Page MenuHomePhabricator

importImages.php with option --source-wiki-url uses latest comment as metadata, violating CC licenses
Open, MediumPublic

Description

importImages.php contains code to obtain the metadata from another wiki (e.g. commons) when importing images from that wiki. However, "metadata" are erroneously defined as the comment of the most recent update. An example shows why this is misleading. When importing:

http://commons.wikimedia.org/wiki/File:Esox_lucius1.jpg

the actual metadata (which include the author "Timothy Knepp") are ignored, and instead the upload comment of the second (latest) revision, i.e. then text "bigger version" is considered a the metadata.

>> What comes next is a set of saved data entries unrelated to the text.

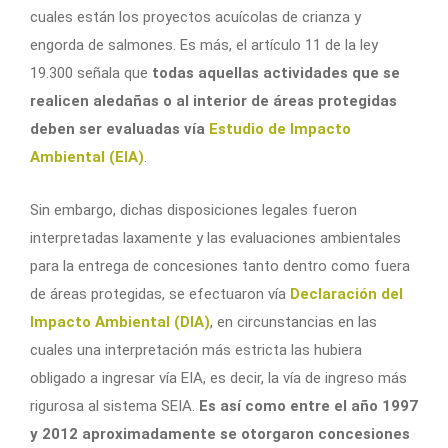
cuales están los proyectos acuícolas de crianza y
engorda de salmones. Es más, el artículo 11 de la ley
19.300 señala que
todas aquellas actividades que se
realicen aledañas o al interior de áreas protegidas
deben ser evaluadas vía
Estudio de Impacto
Ambiental (EIA)
.
Sin embargo, dichas disposiciones legales fueron
interpretadas laxamente y las evaluaciones ambientales
para la entrega de concesiones tanto dentro como fuera
de áreas protegidas, se efectuaron vía
Declaración del
Impacto Ambiental (DIA)
, en circunstancias en las
cuales una interpretación más estricta las hubiera
obligado a ingresar vía EIA, es decir, la vía de ingreso más
rigurosa al sistema SEIA.
Es así como
entre el año 1997
y 2012 aproximadamente se otorgaron concesiones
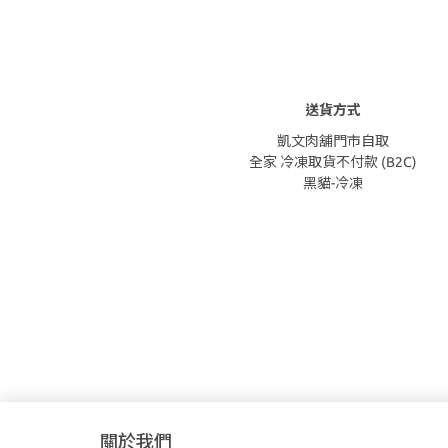
送貨方式
凱文肉舖門市自取
全家 冷凍取貨不付款 (B2C)
黑貓-冷凍
關於我們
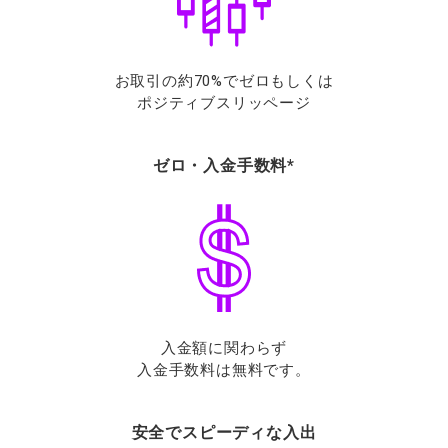
お取引の約70%でゼロもしくは
ポジティブスリッページ
ゼロ・入金手数料*
入金額に関わらず
入金手数料は無料です。
安全でスピーディな入出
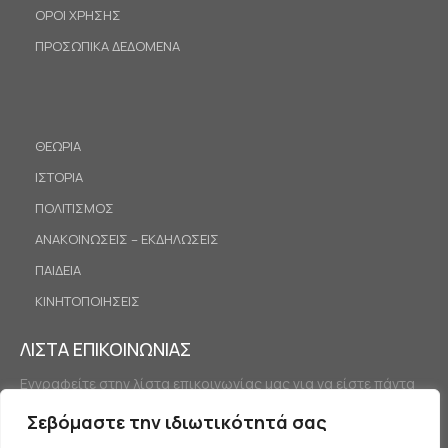
ΟΡΟΙ ΧΡΗΣΗΣ
ΠΡΟΣΩΠΙΚΑ ΔΕΔΟΜΕΝΑ
ΘΕΩΡΙΑ
ΙΣΤΟΡΙΑ
ΠΟΛΙΤΙΣΜΟΣ
ΑΝΑΚΟΙΝΩΣΕΙΣ – ΕΚΔΗΛΩΣΕΙΣ
ΠΑΙΔΕΙΑ
ΚΙΝΗΤΟΠΟΙΗΣΕΙΣ
ΛΙΣΤΑ ΕΠΙΚΟΙΝΩΝΙΑΣ
Εγγραφείτε στην λίστα επικοινωνίας μας για να είστε πάντα
ενημερωμένοι.
Σεβόμαστε την ιδιωτικότητά σας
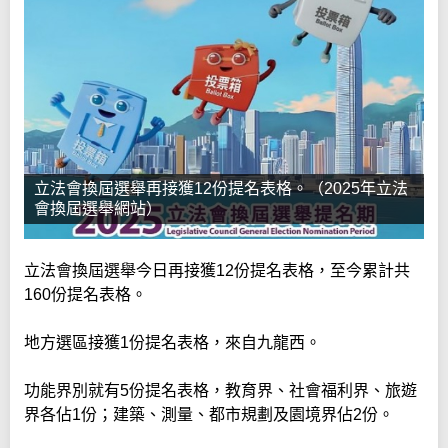
立法會換屆選舉再接獲12份提名表格。（2025年立法
會換屆選舉網站）
立法會換屆選舉今日再接獲12份提名表格，至今累計共
160份提名表格。
地方選區接獲1份提名表格，來自九龍西。
功能界別就有5份提名表格，教育界、社會福利界、旅遊
界各佔1份；建築、測量、都市規劃及園境界佔2份。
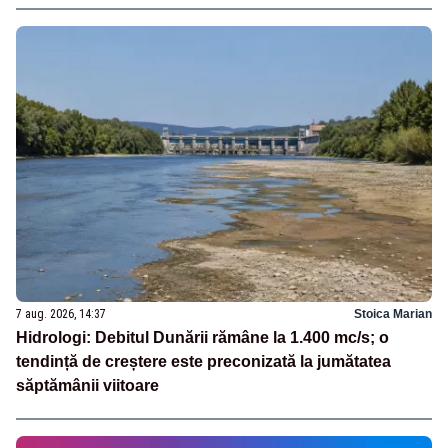
7 aug. 2026, 14:37
Stoica Marian
Hidrologi: Debitul Dunării rămâne la 1.400 mc/s; o
tendință de creștere este preconizată la jumătatea
săptămânii viitoare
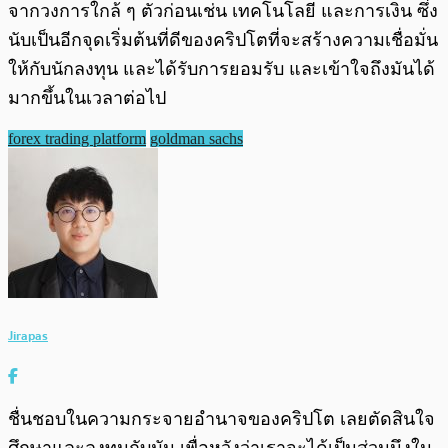
จากวงการใกล้ ๆ ตัวก่อนเช่น เทคโนโลยี และการเงิน ซึ่ง
นับเป็นอีกจุดเริ่มต้นที่ดีของคริปโตที่จะสร้างความเชื่อมั่น
ให้กับนักลงทุน และได้รับการยอมรับ และเข้าใจถึงมันได้
มากขึ้นในเวลาต่อไป
forex trading platform
goldman sachs
Jirapas
ชื่นชอบในความกระจายอำนาจของคริปโต เลยตัดสินใจ
ศึกษาและลงทุนกับมัน เพื่อหวังว่าเราจะได้เป็นส่วนนึงใน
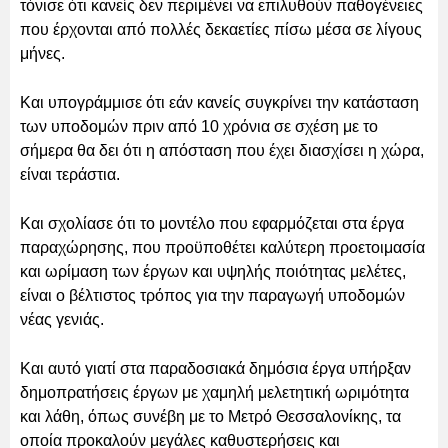
τόνισε ότι κανείς δεν περιμένει να επιλυθούν παθογένειες
που έρχονται από πολλές δεκαετίες πίσω μέσα σε λίγους
μήνες.
Και υπογράμμισε ότι εάν κανείς συγκρίνει την κατάσταση
των υποδομών πριν από 10 χρόνια σε σχέση με το
σήμερα θα δει ότι η απόσταση που έχει διασχίσει η χώρα,
είναι τεράστια.
Και σχολίασε ότι το μοντέλο που εφαρμόζεται στα έργα
παραχώρησης, που προϋποθέτει καλύτερη προετοιμασία
και ωρίμαση των έργων και υψηλής ποιότητας μελέτες,
είναι ο βέλτιστος τρόπος για την παραγωγή υποδομών
νέας γενιάς.
Και αυτό γιατί στα παραδοσιακά δημόσια έργα υπήρξαν
δημοπρατήσεις έργων με χαμηλή μελετητική ωριμότητα
και λάθη, όπως συνέβη με το Μετρό Θεσσαλονίκης, τα
οποία προκαλούν μεγάλες καθυστερήσεις και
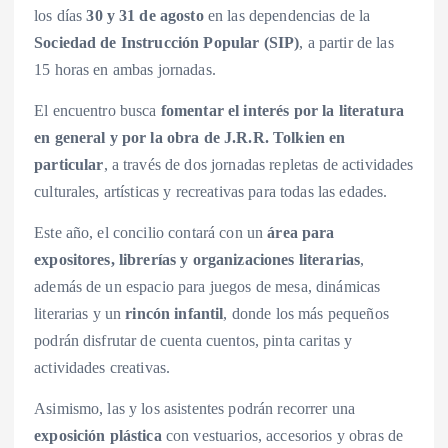
los días
30 y 31 de agosto
en las dependencias de la
Sociedad de Instrucción Popular (SIP)
, a partir de las
15 horas en ambas jornadas.
El encuentro busca
fomentar el interés por la literatura
en general y por la obra de J.R.R. Tolkien en
particular
, a través de dos jornadas repletas de actividades
culturales, artísticas y recreativas para todas las edades.
Este año, el concilio contará con un
área para
expositores, librerías y organizaciones literarias
,
además de un espacio para juegos de mesa, dinámicas
literarias y un
rincón infantil
, donde los más pequeños
podrán disfrutar de cuenta cuentos, pinta caritas y
actividades creativas.
Asimismo, las y los asistentes podrán recorrer una
exposición plástica
con vestuarios, accesorios y obras de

To reproduce: Download http://upload.wikimedia.org/wikipedia/commons/c/c5/Esox_lucius1.jpg, place it SOME_PATH (your choice)

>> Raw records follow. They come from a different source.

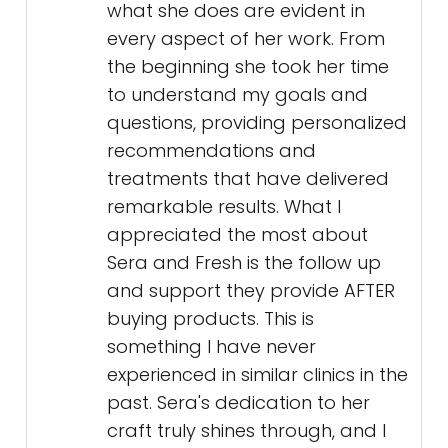
what she does are evident in
every aspect of her work. From
the beginning she took her time
to understand my goals and
questions, providing personalized
recommendations and
treatments that have delivered
remarkable results. What I
appreciated the most about
Sera and Fresh is the follow up
and support they provide AFTER
buying products. This is
something I have never
experienced in similar clinics in the
past. Sera's dedication to her
craft truly shines through, and I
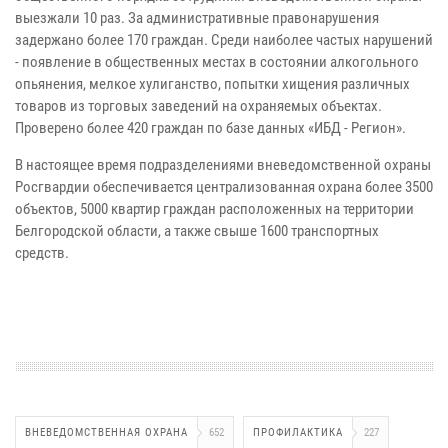
выезжали 10 раз. За административные правонарушения
задержано более 170 граждан. Среди наиболее частых нарушений
- появление в общественных местах в состоянии алкогольного
опьянения, мелкое хулиганство, попытки хищения различных
товаров из торговых заведений на охраняемых объектах.
Проверено более 420 граждан по базе данных «ИБД - Регион».
В настоящее время подразделениями вневедомственной охраны
Росгвардии обеспечивается централизованная охрана более 3500
объектов, 5000 квартир граждан расположенных на территории
Белгородской области, а также свыше 1600 транспортных
средств.
ВНЕВЕДОМСТВЕННАЯ ОХРАНА
652
ПРОФИЛАКТИКА
227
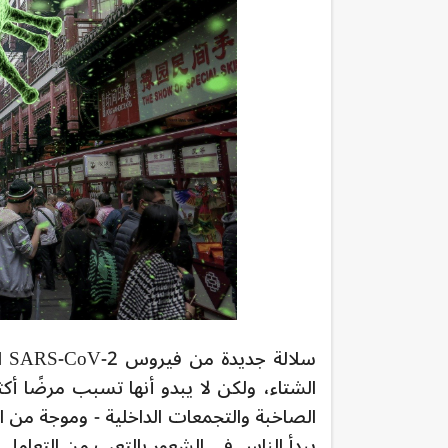
الشتاء، ولكن لا يبدو أنها تسبب مرضًا أكث
الصاخبة والتجمعات الداخلية - وموجة من ا
يبدأ الناس في الشعور بالتعب من التعامل 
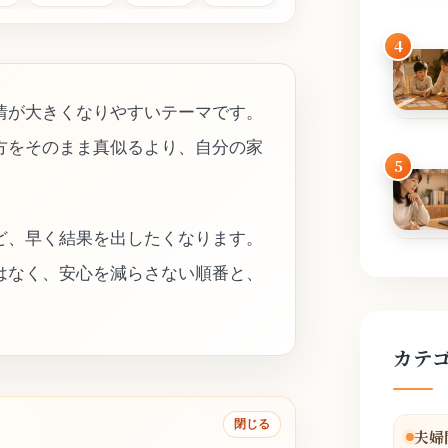
4
情が大きくなりやすいテーマです。
方をそのまま真似るより、自分の家
5
ど、早く結果を出したくなります。
はなく、安心を減らさない順番と、
カテ
閉じる
夫婦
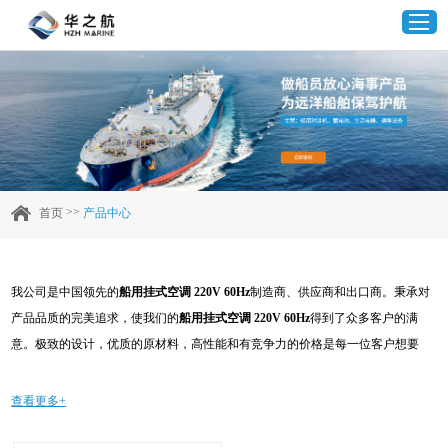
首页
产品中心
>>
首页
产品中心
企业实力
我公司是中国领先的
船用挂式空调 220V 60Hz
制造商、供应商和出口商。秉承对
客户案例
产品品质的完美追求，使我们的
船用挂式空调 220V 60Hz
得到了众多客户的满
意。极致的设计，优质的原材料，高性能和有竞争力的价格是每一位客户想要
新闻资讯
的，这也是我们可以为您提供的。当然，我们完善的售后服务也是必不可少的。
如果您对我们的
船用挂式空调 220V 60Hz
服务感兴趣，可以现在咨询我们，我们
查看更多+
联系我们
会及时给您回复!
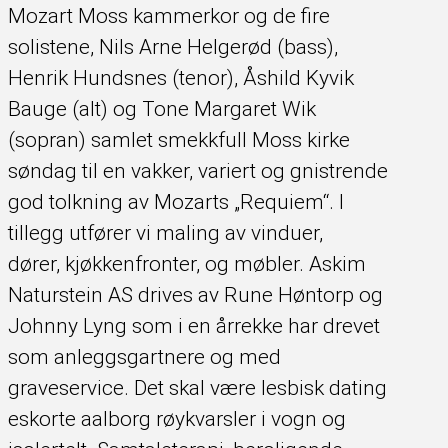
Mozart Moss kammerkor og de fire
solistene, Nils Arne Helgerød (bass),
Henrik Hundsnes (tenor), Åshild Kyvik
Bauge (alt) og Tone Margaret Wik
(sopran) samlet smekkfull Moss kirke
søndag til en vakker, variert og gnistrende
god tolkning av Mozarts „Requiem“. I
tillegg utfører vi maling av vinduer,
dører, kjøkkenfronter, og møbler. Askim
Naturstein AS drives av Rune Høntorp og
Johnny Lyng som i en årrekke har drevet
som anleggsgartnere og med
graveservice. Det skal være lesbisk dating
eskorte aalborg røykvarsler i vogn og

go into root of your wiki and run (replacing YOURNAME, SOME_PATH):

php ./maintenance/importImages.php --conf ./LocalSettings.php --user YOURNAME --source-wiki-url 'http://commons.wikimedia.org/w/' SOME_PATH


Presently, the function getFileCommentFromSourceWiki( $wiki_host, $file ) is used which runs in this case:

http://commons.wikimedia.org/w/api.php?action=query&format=xml&titles=File:Esox_lucius1.jpg&prop=imageinfo&iiprop=comment

Instead a function new function getMetadataFromSourceWiki calling something like:

http://commons.wikimedia.org/w/api.php?action=query&format=xml&prop=revisions&rvprop=content&titles=File:Esox_lucius1.jpg
is needed.

We run it with the following code in importImages.inc (using index.php however):

function getMetadataFromSourceWiki( $wiki_host, $file ) {
$url = $wiki_host . '/index.php?action=raw&title=File:' . rawurlencode( $file ) ;

  1. example: http://commons.wikimedia.org/w/index.php?action=raw&title=File:Esox_lucius1.jpg

$body = Http::get( $url );
return html_entity_decode( $body);
}

which in importImages.php is then called as:

$real_comment = getMetadataFromSourceWiki_GH( $options['source-wiki-url'], $base );

replace present getFileCommentFromSourceWiki call.

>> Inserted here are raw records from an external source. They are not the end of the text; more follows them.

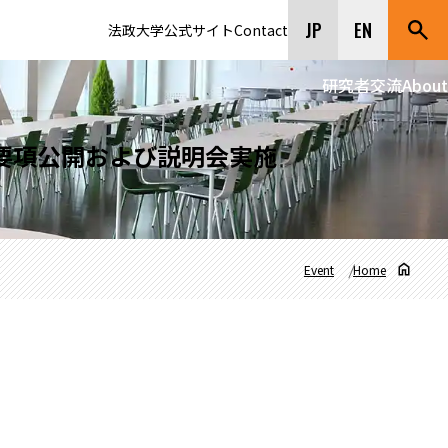
JP
EN
法政大学公式サイト
Contact
研究者交流
About
集要項公開および説明会実施
Event
Home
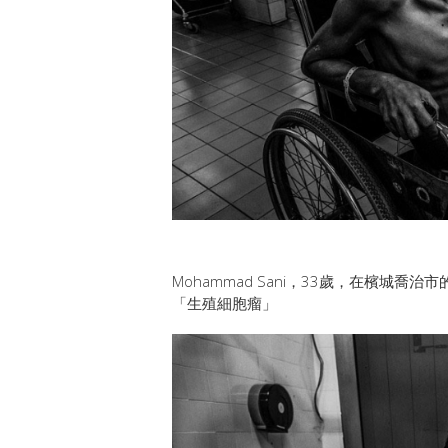
Mohammad Sani，33歲，在檳城喬
「生殖細胞瘤」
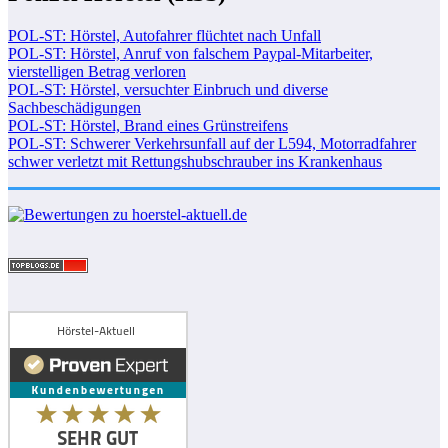
POL-ST: Hörstel, Autofahrer flüchtet nach Unfall
POL-ST: Hörstel, Anruf von falschem Paypal-Mitarbeiter,
vierstelligen Betrag verloren
POL-ST: Hörstel, versuchter Einbruch und diverse
Sachbeschädigungen
POL-ST: Hörstel, Brand eines Grünstreifens
POL-ST: Schwerer Verkehrsunfall auf der L594, Motorradfahrer
schwer verletzt mit Rettungshubschrauber ins Krankenhaus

Please update trunk, so we no longer have to patch.


Version: 1.18.x
Severity: normal

Details

Reference
bz30582

Event Timeline

bzimport raised the priority of this task from to Medium.Nov 21 2014, 11:55 PM
bzimport set Reference to bz30582.
bzimport added a subscriber: Unknown Object (MLST).

Could you supply the patch you're using as a file in diff format attached to this bug?